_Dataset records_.
========================================================================
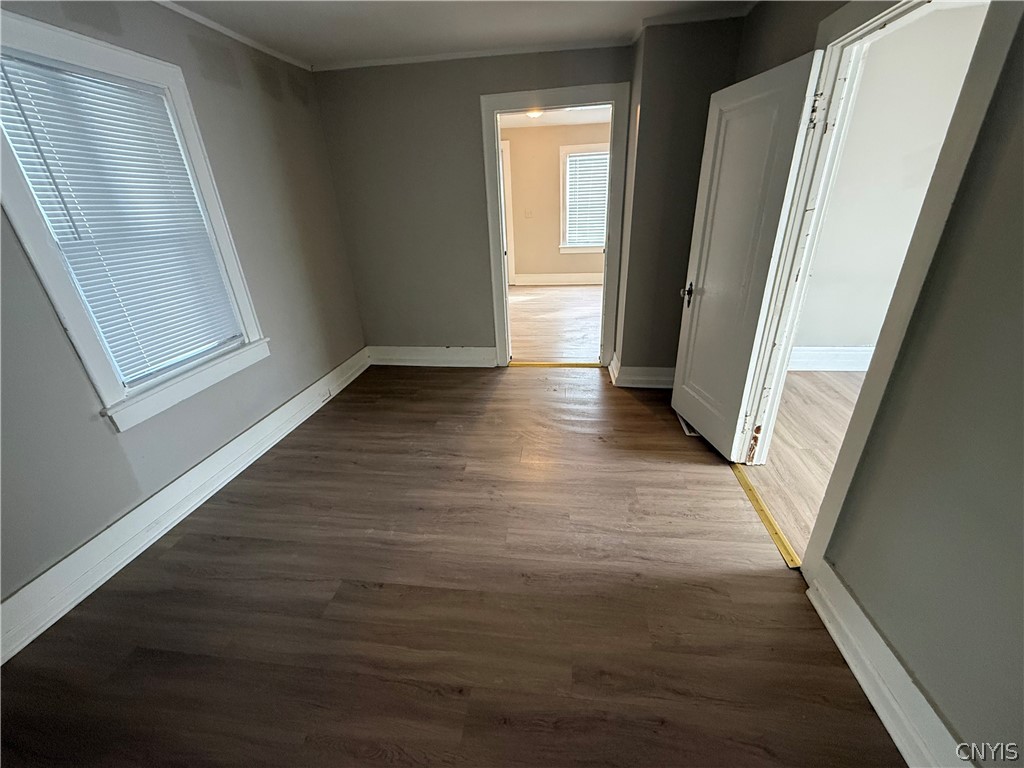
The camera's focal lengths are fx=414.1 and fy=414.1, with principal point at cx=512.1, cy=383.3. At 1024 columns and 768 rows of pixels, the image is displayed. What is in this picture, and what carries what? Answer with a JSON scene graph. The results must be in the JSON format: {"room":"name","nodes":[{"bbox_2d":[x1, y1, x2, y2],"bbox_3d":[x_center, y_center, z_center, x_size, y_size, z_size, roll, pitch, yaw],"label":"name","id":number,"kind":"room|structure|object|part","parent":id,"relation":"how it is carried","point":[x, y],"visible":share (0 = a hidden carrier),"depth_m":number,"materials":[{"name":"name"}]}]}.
{"room":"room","nodes":[
{"label":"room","id":0,"kind":"room"},
{"bbox_2d":[0,1,368,614],"bbox_3d":[-1.863,-0.448,1.813,0.160,2.432,4.544,1,25,7],"label":"left wall","id":1,"kind":"structure","parent":0,"point":[280,325],"depth_m":2.30,"materials":[{"name":"grey paint"}]},
{"bbox_2d":[0,8,269,429],"bbox_3d":[-1.850,-0.680,1.970,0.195,1.571,1.010,1,25,7],"label":"window","id":2,"kind":"structure","parent":1,"relation":"in","point":[49,278],"depth_m":1.86,"materials":[{"name":"white paint"}]},
{"bbox_2d":[0,55,242,384],"bbox_3d":[-1.821,-0.729,2.011,0.050,1.272,0.721,1,25,7],"label":"window blind","id":3,"kind":"object","parent":2,"relation":"attached to","point":[20,93],"visible":0.84,"depth_m":1.93,"materials":[{"name":"white plastic"}]},
{"bbox_2d":[0,349,368,661],"bbox_3d":[-1.720,0.565,2.275,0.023,0.173,4.028,1,25,7],"label":"left baseboard","id":4,"kind":"structure","parent":1,"relation":"attached to","point":[251,431],"depth_m":2.00,"materials":[{"name":"white paint"}]},
{"bbox_2d":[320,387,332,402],"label":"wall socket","id":5,"kind":"object","parent":4,"relation":"attached to","point":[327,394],"visible":0.96,"depth_m":3.33,"materials":[{"name":"white"}]},
{"bbox_2d":[152,0,311,71],"bbox_3d":[-1.803,-1.515,1.235,0.042,0.047,4.332,1,25,7],"label":"crown molding","id":6,"kind":"structure","parent":1,"relation":"attached to","point":[242,39],"depth_m":2.44,"materials":[{"name":"white paint"}]},
{"bbox_2d":[0,365,902,767],"bbox_3d":[-0.215,0.747,2.075,3.714,0.101,5.505,1,25,7],"label":"floor","id":7,"kind":"structure","parent":0,"point":[204,538],"depth_m":1.64,"materials":[{"name":"brown wood"}]},
{"bbox_2d":[507,361,599,368],"bbox_3d":[0.432,-0.188,3.961,0.953,0.021,0.108,1,25,7],"label":"threshold strip","id":8,"kind":"object","parent":7,"relation":"on","point":[541,364],"visible":0.95,"depth_m":3.93,"materials":[{"name":"yellow metal"}]},
{"bbox_2d":[677,413,697,436],"bbox_3d":[1.238,0.269,2.891,0.121,0.007,0.310,1,25,7],"label":"floor vent","id":9,"kind":"object","parent":7,"relation":"in","point":[683,427],"visible":0.23,"depth_m":2.82,"materials":[{"name":"white metal"}]},
{"bbox_2d":[732,464,803,568],"bbox_3d":[1.284,0.592,2.164,0.068,0.014,0.914,1,25,7],"label":"threshold strip","id":10,"kind":"object","parent":7,"relation":"on","point":[772,523],"visible":0.75,"depth_m":2.02,"materials":[{"name":"yellow metal"}]},
{"bbox_2d":[160,0,758,68],"bbox_3d":[-0.102,-1.558,1.025,4.089,0.113,4.677,1,25,7],"label":"ceiling","id":11,"kind":"structure","parent":0,"point":[624,29],"depth_m":2.47,"materials":[{"name":"white paint"}]},
{"bbox_2d":[309,45,631,364],"bbox_3d":[-0.224,-1.334,3.561,2.654,2.475,0.137,1,25,7],"label":"back wall","id":12,"kind":"structure","parent":0,"point":[475,91],"depth_m":3.43,"materials":[{"name":"grey paint"}]},
{"bbox_2d":[367,345,498,366],"bbox_3d":[-0.800,-0.266,4.023,1.275,0.176,0.022,1,25,7],"label":"back baseboard","id":13,"kind":"structure","parent":12,"relation":"attached to","point":[412,358],"depth_m":4.01,"materials":[{"name":"white paint"}]},
{"bbox_2d":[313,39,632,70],"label":"crown molding","id":14,"kind":"structure","parent":12,"relation":"attached to","point":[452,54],"depth_m":3.01,"materials":[{"name":"white paint"}]},
{"bbox_2d":[480,80,630,367],"bbox_3d":[0.368,-1.192,3.574,1.097,2.171,0.176,1,25,7],"label":"door frame","id":15,"kind":"structure","parent":12,"relation":"attached to","point":[497,175],"depth_m":3.26,"materials":[{"name":"paint"}]},
{"bbox_2d":[500,105,610,128],"bbox_3d":[0.359,-3.338,4.830,3.736,0.110,3.753,1,25,7],"label":"far room ceiling","id":16,"kind":"structure","parent":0,"point":[554,121],"depth_m":5.82,"materials":[{"name":"white paint"}]},
{"bbox_2d":[525,108,543,118],"bbox_3d":[0.279,-3.467,5.309,0.274,0.092,0.273,1,25,7],"label":"ceiling light","id":17,"kind":"object","parent":16,"relation":"attached to","point":[537,112],"visible":0.45,"depth_m":5.26,"materials":[{"name":"white"}]},
{"bbox_2d":[507,282,604,363],"bbox_3d":[0.545,-0.967,5.757,4.217,0.102,4.118,1,25,7],"label":"far room floor","id":18,"kind":"structure","parent":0,"point":[531,304],"depth_m":5.22,"materials":[{"name":"brown wood"}]},
{"bbox_2d":[505,118,609,282],"bbox_3d":[0.917,-2.933,6.976,4.321,2.488,0.138,1,25,7],"label":"far room wall","id":19,"kind":"structure","parent":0,"point":[522,259],"depth_m":6.90,"materials":[{"name":"beige paint"}]},
{"bbox_2d":[500,141,515,284],"bbox_3d":[-0.479,-2.831,7.146,1.091,2.248,0.153,1,25,7],"label":"far door frame","id":20,"kind":"structure","parent":19,"relation":"attached to","point":[512,263],"depth_m":6.98,"materials":[{"name":"white paint"}]},
{"bbox_2d":[524,209,532,217],"bbox_3d":[0.267,-2.807,6.844,0.123,0.118,0.019,1,25,7],"label":"light switch","id":21,"kind":"object","parent":19,"relation":"attached to","point":[528,214],"visible":0.98,"depth_m":6.84,"materials":[{"name":"white plastic"}]},
{"bbox_2d":[513,271,605,284],"bbox_3d":[1.441,-1.843,7.251,3.127,0.177,0.022,1,25,7],"label":"far room baseboard","id":22,"kind":"structure","parent":19,"relation":"attached to","point":[573,278],"depth_m":7.32,"materials":[{"name":"white paint"}]},
{"bbox_2d":[558,141,609,254],"bbox_3d":[1.311,-2.995,6.840,1.091,1.670,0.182,1,25,7],"label":"far room window","id":23,"kind":"structure","parent":19,"relation":"in","point":[567,153],"depth_m":6.81,"materials":[{"name":"white"}]},
{"bbox_2d":[564,150,608,246],"bbox_3d":[1.297,-3.025,6.820,0.792,1.346,0.052,1,25,7],"label":"far window blind","id":24,"kind":"object","parent":23,"relation":"attached to","point":[575,158],"visible":0.74,"depth_m":6.80,"materials":[{"name":"white plastic"}]},
{"bbox_2d":[615,14,745,381],"bbox_3d":[1.275,-1.220,3.183,0.916,2.461,0.570,1,25,7],"label":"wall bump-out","id":25,"kind":"structure","parent":0,"point":[628,349],"depth_m":2.86,"materials":[{"name":"paint"}]},
{"bbox_2d":[608,352,674,388],"bbox_3d":[1.225,-0.090,3.472,0.778,0.180,0.252,1,25,7],"label":"baseboard","id":26,"kind":"structure","parent":25,"relation":"attached to","point":[664,379],"depth_m":3.41,"materials":[{"name":"white paint"}]},
{"bbox_2d":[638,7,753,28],"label":"crown molding","id":27,"kind":"structure","parent":25,"relation":"attached to","point":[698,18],"depth_m":2.49,"materials":[{"name":"white paint"}]},
{"bbox_2d":[749,368,864,558],"bbox_3d":[2.739,0.595,2.157,2.840,0.100,3.627,1,25,7],"label":"adjoining room floor","id":28,"kind":"structure","parent":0,"point":[836,375],"depth_m":2.60,"materials":[{"name":"brown wood"}]},
{"bbox_2d":[721,0,1023,767],"bbox_3d":[1.260,-0.259,1.097,0.139,2.476,4.640,1,25,7],"label":"right wall","id":29,"kind":"structure","parent":0,"point":[1022,130],"depth_m":1.11,"materials":[{"name":"paint"}]},
{"bbox_2d":[744,1,1020,566],"bbox_3d":[1.334,-0.340,1.718,0.169,2.087,0.982,1,25,7],"label":"door frame","id":30,"kind":"structure","parent":29,"relation":"attached to","point":[830,504],"depth_m":1.54,"materials":[{"name":"white paint"}]},
{"bbox_2d":[670,49,823,458],"bbox_3d":[1.213,-0.586,2.365,0.160,1.998,0.753,-5,25,-6],"label":"door","id":31,"kind":"structure","parent":30,"relation":"attached to","point":[685,403],"depth_m":2.21,"materials":[{"name":"white paint"}]},
{"bbox_3d":[1.155,-0.594,2.732,0.094,0.098,0.118,-5,25,-6],"label":"doorknob","id":32,"kind":"part","parent":31,"relation":"part of","materials":[{"name":"metal"}]},
{"bbox_2d":[803,559,975,767],"bbox_3d":[1.082,1.148,0.781,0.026,0.165,2.019,1,25,7],"label":"right baseboard","id":33,"kind":"structure","parent":29,"relation":"attached to","point":[853,667],"depth_m":1.26,"materials":[{"name":"white paint"}]},
{"bbox_2d":[792,1,988,360],"bbox_3d":[3.167,-1.280,3.135,3.250,2.464,0.135,1,25,7],"label":"adjoining room wall","id":34,"kind":"structure","parent":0,"point":[813,343],"depth_m":3.05,"materials":[{"name":"white paint"}]},
{"bbox_2d":[788,345,874,371],"bbox_3d":[3.142,-0.195,3.520,2.922,0.198,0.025,1,25,7],"label":"baseboard","id":35,"kind":"structure","parent":34,"relation":"attached to","point":[842,358],"depth_m":3.58,"materials":[{"name":"white paint"}]}
]}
========================================================================
Copy, from the data above, every line where the word "frame" appears.

_Written response_.
{"bbox_2d":[480,80,630,367],"bbox_3d":[0.368,-1.192,3.574,1.097,2.171,0.176,1,25,7],"label":"door frame","id":15,"kind":"structure","parent":12,"relation":"attached to","point":[497,175],"depth_m":3.26,"materials":[{"name":"paint"}]},
{"bbox_2d":[500,141,515,284],"bbox_3d":[-0.479,-2.831,7.146,1.091,2.248,0.153,1,25,7],"label":"far door frame","id":20,"kind":"structure","parent":19,"relation":"attached to","point":[512,263],"depth_m":6.98,"materials":[{"name":"white paint"}]},
{"bbox_2d":[744,1,1020,566],"bbox_3d":[1.334,-0.340,1.718,0.169,2.087,0.982,1,25,7],"label":"door frame","id":30,"kind":"structure","parent":29,"relation":"attached to","point":[830,504],"depth_m":1.54,"materials":[{"name":"white paint"}]},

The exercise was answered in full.